The Captain had just lost sixty soldiers. Almost a fifth of his total number of light cavalry.
‘Go now,’ he said to the rider, ‘and find Sergeant Teven and send him to me at once.’
‘Yes, sire.’
As the man climbed back down, the Captain leaned back in his throne, staring down at the dusty backs of the yoked slaves. Kindaru there, yes. And Sinbarl and the last seven or so Gandaru, slope-browed cousins of the Kindaru soon to be entirely extinct. A shame, that – they were strong bastards, hard-working, never complaining. He’d set aside the two surviving women and they now rode a wagon, bellies swollen with child, eating fat grubs, the yolk of snake eggs and other bizarre foods the Gandaru were inclined towards. Were the children on the way pure Gandaru? He did not think so – their women rutted anything with a third leg, and far less submissively than he thought prudent. Even so, one or both of those children might well be his.
Not as heirs, of course. His bastard children held no special rights. He did not even acknowledge them. No, he would adopt an heir when the time came – and, if the whispered promises of the spirits were true, that could be centuries away.
His mind had stepped off the path, he realized.

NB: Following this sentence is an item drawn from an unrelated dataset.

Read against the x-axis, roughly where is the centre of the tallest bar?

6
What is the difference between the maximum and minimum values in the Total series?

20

Sixty slain soldiers. Was the kingdom of Skathandi at war? Pe
rhaps so.
Yet the enemy clearly did not dare face him here, with his knights and the entire mass of his army ready and able to take the field of battle. Thus, whatever army would fight him was small—
Shouts from ahead.
The Captain’s eyes narrowed. From his raised vantage point he could see without obstruction that a lone figure was approaching from the northwest. A skin of white fur flapped in the breeze like the wing of a ghost-moth, spreading out from the broad shoulders. A longsword was strapped to the man’s back, its edges oddly rippled, the blade itself a colour unlike any metal the Captain knew.

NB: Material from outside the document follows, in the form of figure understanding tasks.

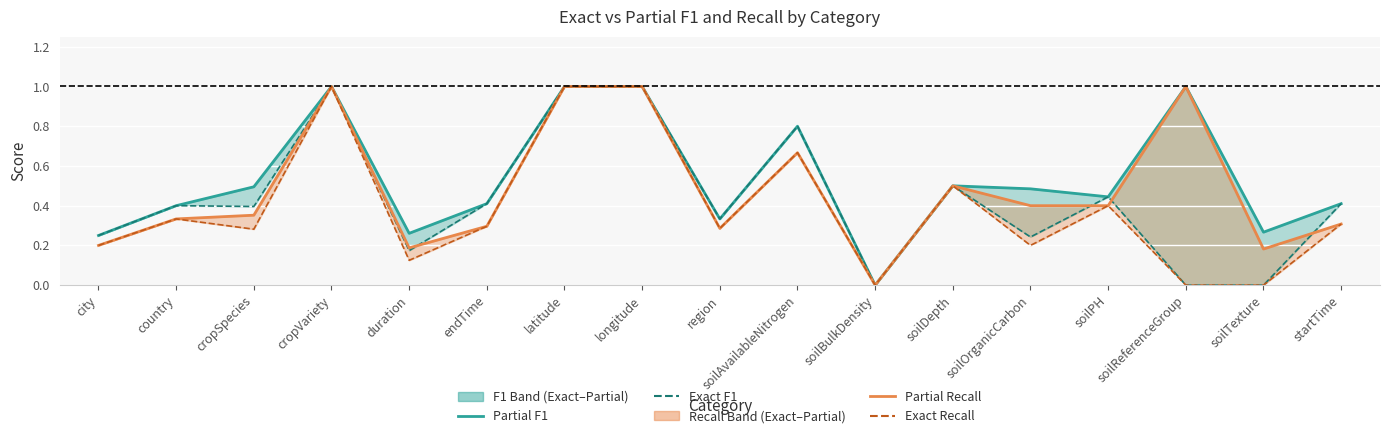

Read the Exact Recall value at soilDepth.

0.5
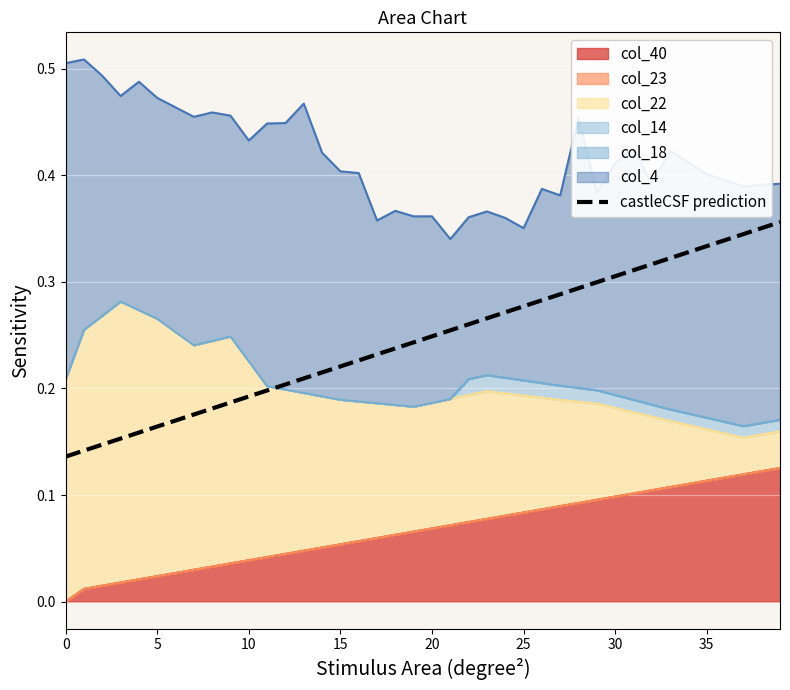

What is the label of the 18th point from the left?

17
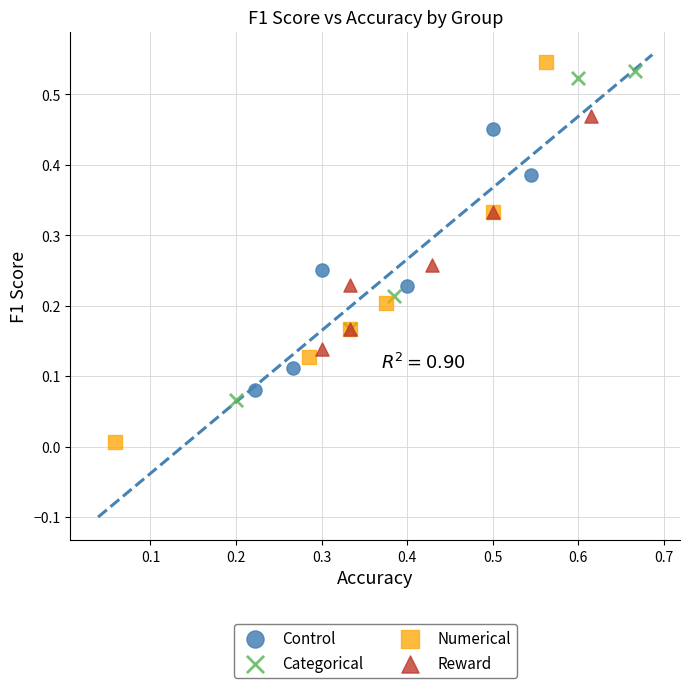

Which series contains the highest Y value?

Numerical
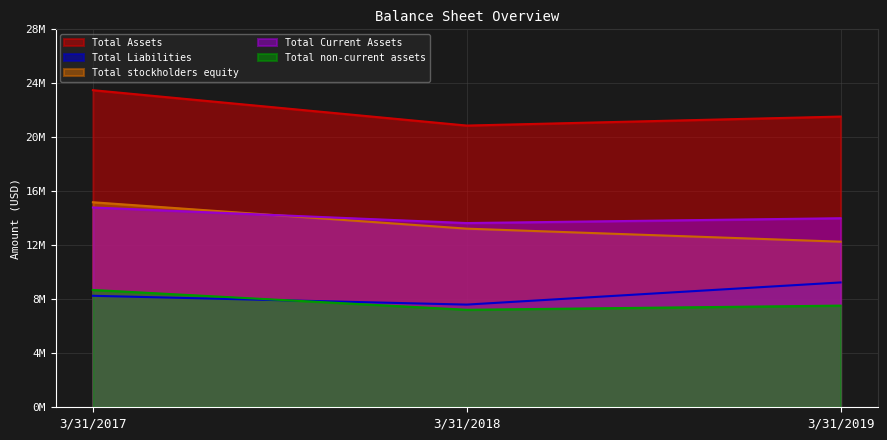

Which series has the largest total across all categories?

Total Assets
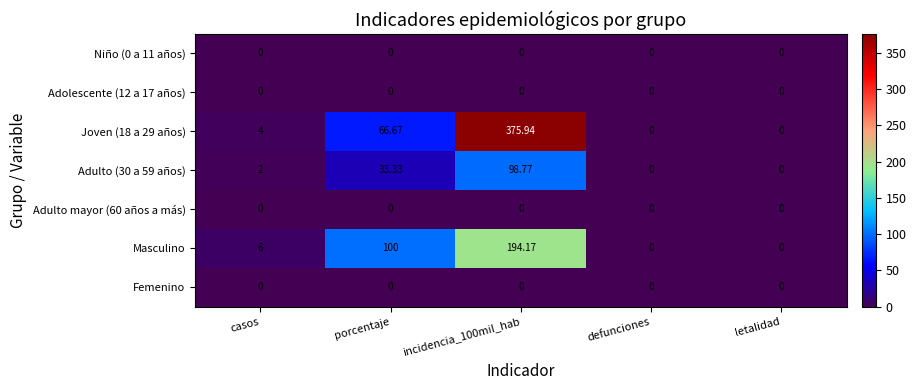

Which series changed the most between porcentaje and defunciones?

Masculino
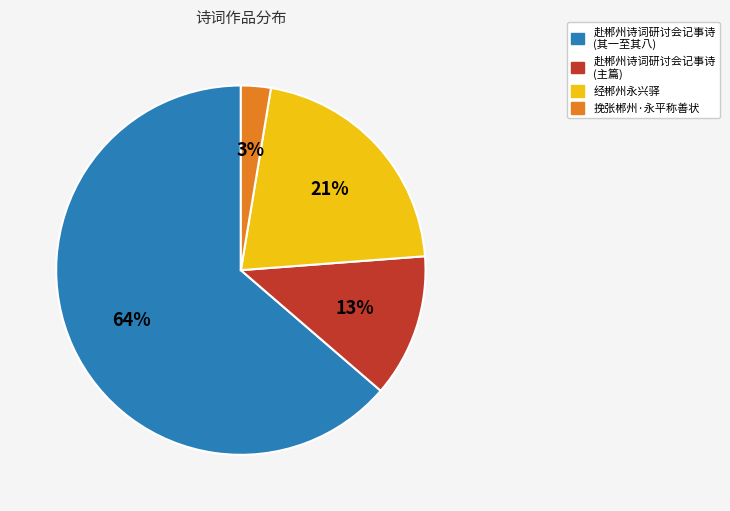

Is there a majority slice in this chart?

Yes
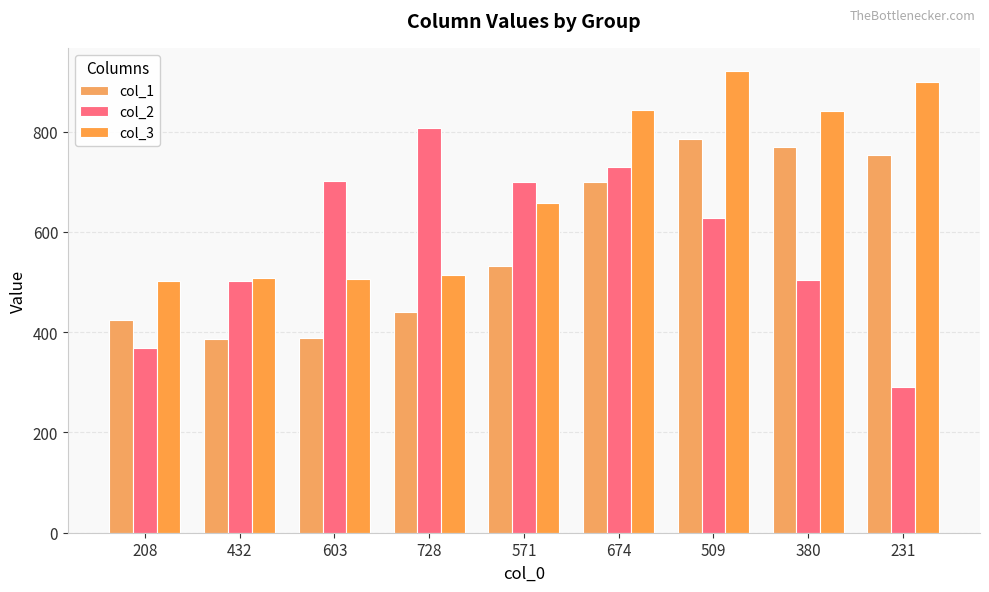

How many distinct data groups are displayed?

3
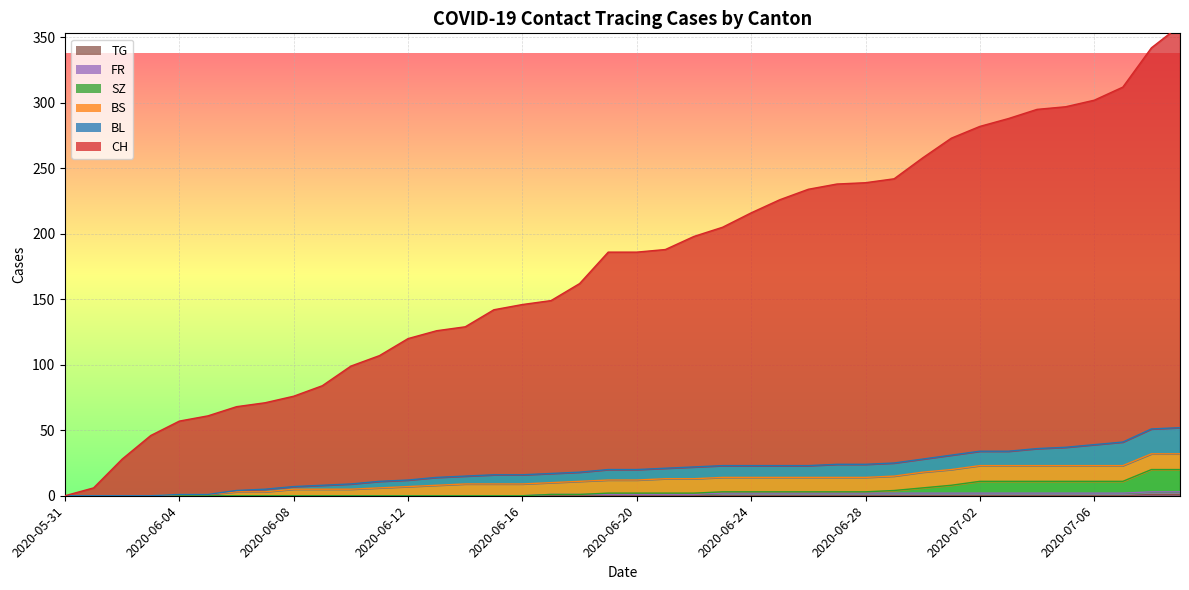

Which series changed the most between 2020-06-11 and 2020-07-09?

CH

As the figure came closer, as if expecting the massed slaves to simply part before him, the Captain’s sense of scale was jarred. The warrior was enormous, easily half again as tall as the tallest Skathandi – taller even than a Barghast. A face seemingly masked – no, tattooed, in a crazed broken glass or tattered web pattern. Beneath that barbaric visage, the torso was covered in some kind of shell armour, pretty but probably useless.
Well, the fool – huge or not – was about to be trampled or pushed aside. Motion was eternal. Motion was – a sudden spasm clutched at the Captain’s mind, digging fingers into his brain – the spirits, thrashing in terror – shrieking—
A taste of acid on his tongue—
Gasping, the Captain gestured.
A servant, who sat behind him in an upright coffin-shaped box, watching through a slit in the wood, saw the signal and pulled hard on a braided rope. A horn blared, followed by three more.
And, for the first time in seven years, the kingdom of Skathandi ground to a halt.
The giant warrior strode for the head of the slave column. He drew his sword. As he swung down with that savage weapon, the slaves began screaming.
From both flanks, the ground shook as knights charged inward.
More frantic gestures from the Captain. Horns sounded again and the knights shifted en masse, swung out wide to avoid the giant.
The sword’s downward stroke had struck the centre spar linking the yoke harnesses. Edge on blunt end, splitting the spar for half its twenty-man length. Bolts scattered, chains rushed through iron loops to coil and slither on to the ground.